## Instructions for the task
Take from the data every line in which the word "Daras" is found.

Provided material: Begin

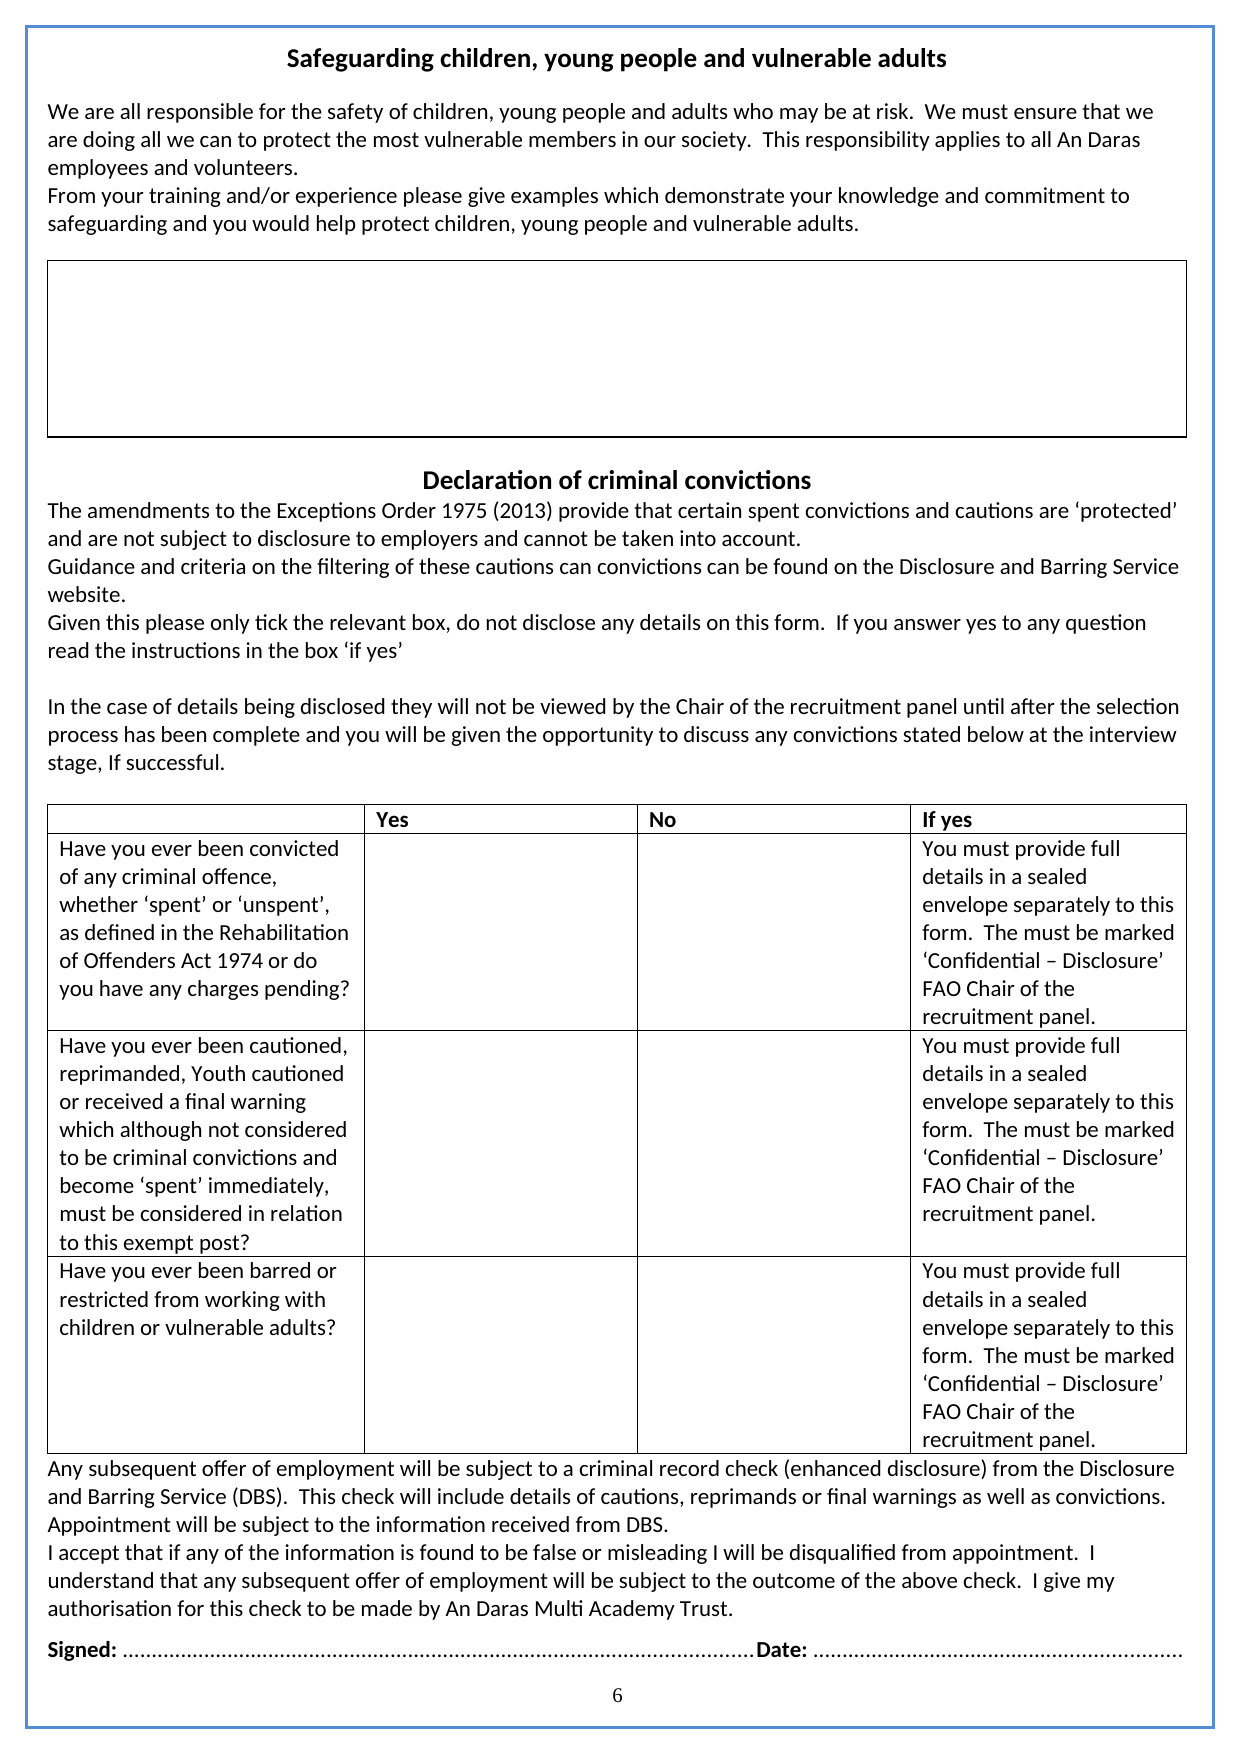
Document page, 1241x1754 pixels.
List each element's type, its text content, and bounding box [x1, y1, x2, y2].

table_cell [365, 1257, 637, 1453]
table_header [48, 805, 364, 833]
table_cell [365, 1031, 637, 1256]
table_cell Have you ever been barred or restricted from working with children or vulnerable adults? [48, 1257, 364, 1453]
table_header Yes [365, 805, 637, 833]
text From your training and/or experience please give examples which demonstrate your knowledge and commitment to safeguarding and you would help protect children, young people and vulnerable adults. [47, 181, 1187, 237]
text In the case of details being disclosed they will not be viewed by the Chair of the recruitment panel until after the selection process has been complete and you will be given the opportunity to discuss any convictions stated below at the interview stage, If successful. [47, 692, 1187, 776]
text Safeguarding children, young people and vulnerable adults [47, 41, 1187, 74]
table_header No [638, 805, 910, 833]
text I accept that if any of the information is found to be false or misleading I will be disqualified from appointment. I understand that any subsequent offer of employment will be subject to the outcome of the above check. I give my authorisation for this check to be made by An Daras Multi Academy Trust. [47, 1538, 1187, 1622]
table_cell [638, 1257, 910, 1453]
table_cell Have you ever been convicted of any criminal offence, whether ‘spent’ or ‘unspent’, as defined in the Rehabilitation of Offenders Act 1974 or do you have any charges pending? [48, 834, 364, 1030]
text The amendments to the Exceptions Order 1975 (2013) provide that certain spent convictions and cautions are ‘protected’ and are not subject to disclosure to employers and cannot be taken into account. [47, 496, 1187, 552]
table_header [48, 261, 1186, 436]
table_cell Have you ever been cautioned, reprimanded, Youth cautioned or received a final warning which although not considered to be criminal convictions and become ‘spent’ immediately, must be considered in relation to this exempt post? [48, 1031, 364, 1256]
text We are all responsible for the safety of children, young people and adults who may be at risk. We must ensure that we are doing all we can to protect the most vulnerable members in our society. This responsibility applies to all An Daras employees and volunteers. [47, 97, 1187, 181]
text Any subsequent offer of employment will be subject to a criminal record check (enhanced disclosure) from the Disclosure and Barring Service (DBS). This check will include details of cautions, reprimands or final warnings as well as convictions. Appointment will be subject to the information received from DBS. [47, 1454, 1187, 1538]
table_header If yes [911, 805, 1186, 833]
table_cell [638, 1031, 910, 1256]
table_cell [365, 834, 637, 1030]
text Guidance and criteria on the filtering of these cautions can convictions can be found on the Disclosure and Barring Service website. [47, 552, 1187, 608]
table_cell [638, 834, 910, 1030]
table_cell You must provide full details in a sealed envelope separately to this form. The must be marked ‘Confidential – Disclosure’ FAO Chair of the recruitment panel. [911, 1031, 1186, 1256]
table_cell You must provide full details in a sealed envelope separately to this form. The must be marked ‘Confidential – Disclosure’ FAO Chair of the recruitment panel. [911, 834, 1186, 1030]
table_cell You must provide full details in a sealed envelope separately to this form. The must be marked ‘Confidential – Disclosure’ FAO Chair of the recruitment panel. [911, 1257, 1186, 1453]
text Signed: Date: [47, 1635, 1187, 1663]
text Declaration of criminal convictions [47, 463, 1187, 496]
text Given this please only tick the relevant box, do not disclose any details on this form. If you answer yes to any question read the instructions in the box ‘if yes’ [47, 608, 1187, 664]
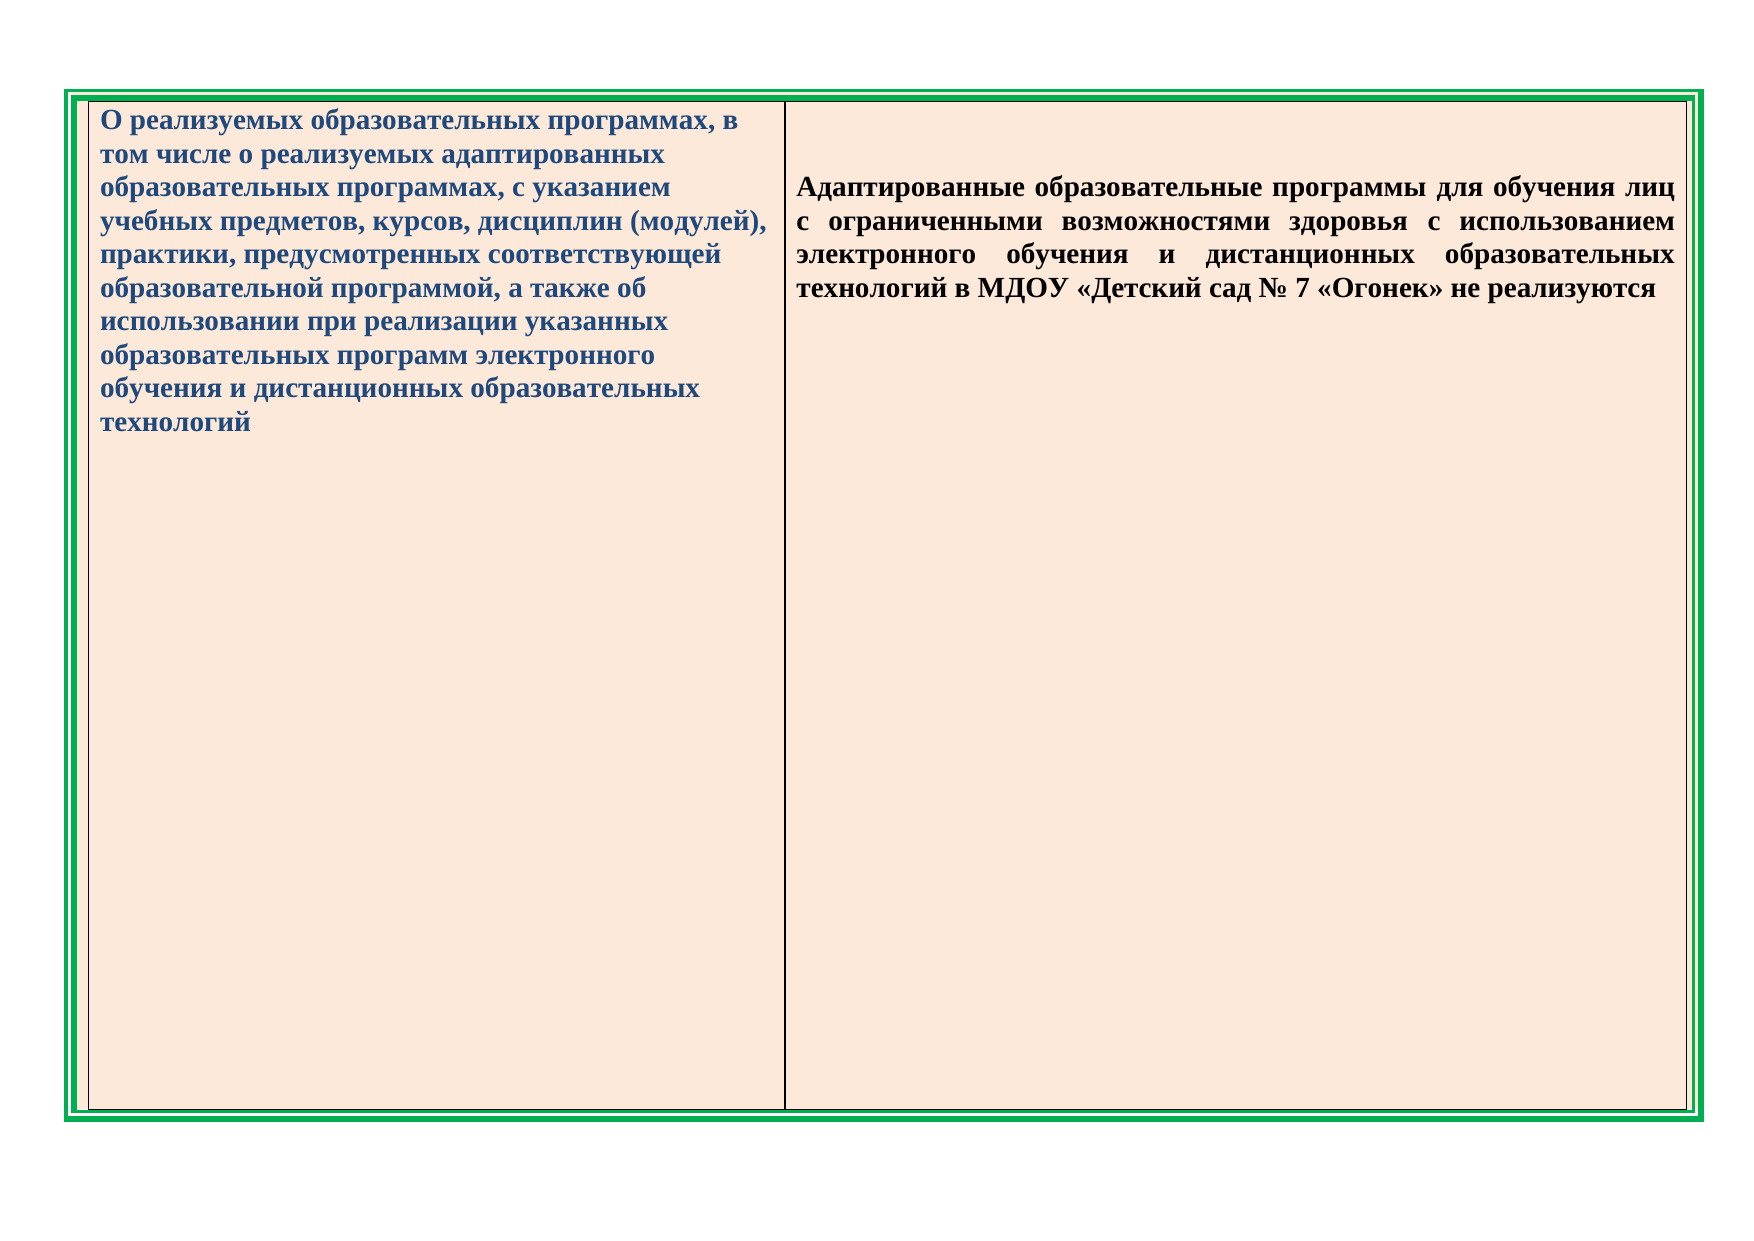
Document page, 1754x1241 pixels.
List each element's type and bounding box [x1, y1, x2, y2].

table_header [71, 92, 1698, 1109]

Provided material: End

## Response to the task
text I accept that if any of the information is found to be false or misleading I will be disqualified from appointment. I understand that any subsequent offer of employment will be subject to the outcome of the above check. I give my authorisation for this check to be made by An Daras Multi Academy Trust. [47, 1538, 1187, 1622]
text We are all responsible for the safety of children, young people and adults who may be at risk. We must ensure that we are doing all we can to protect the most vulnerable members in our society. This responsibility applies to all An Daras employees and volunteers. [47, 97, 1187, 181]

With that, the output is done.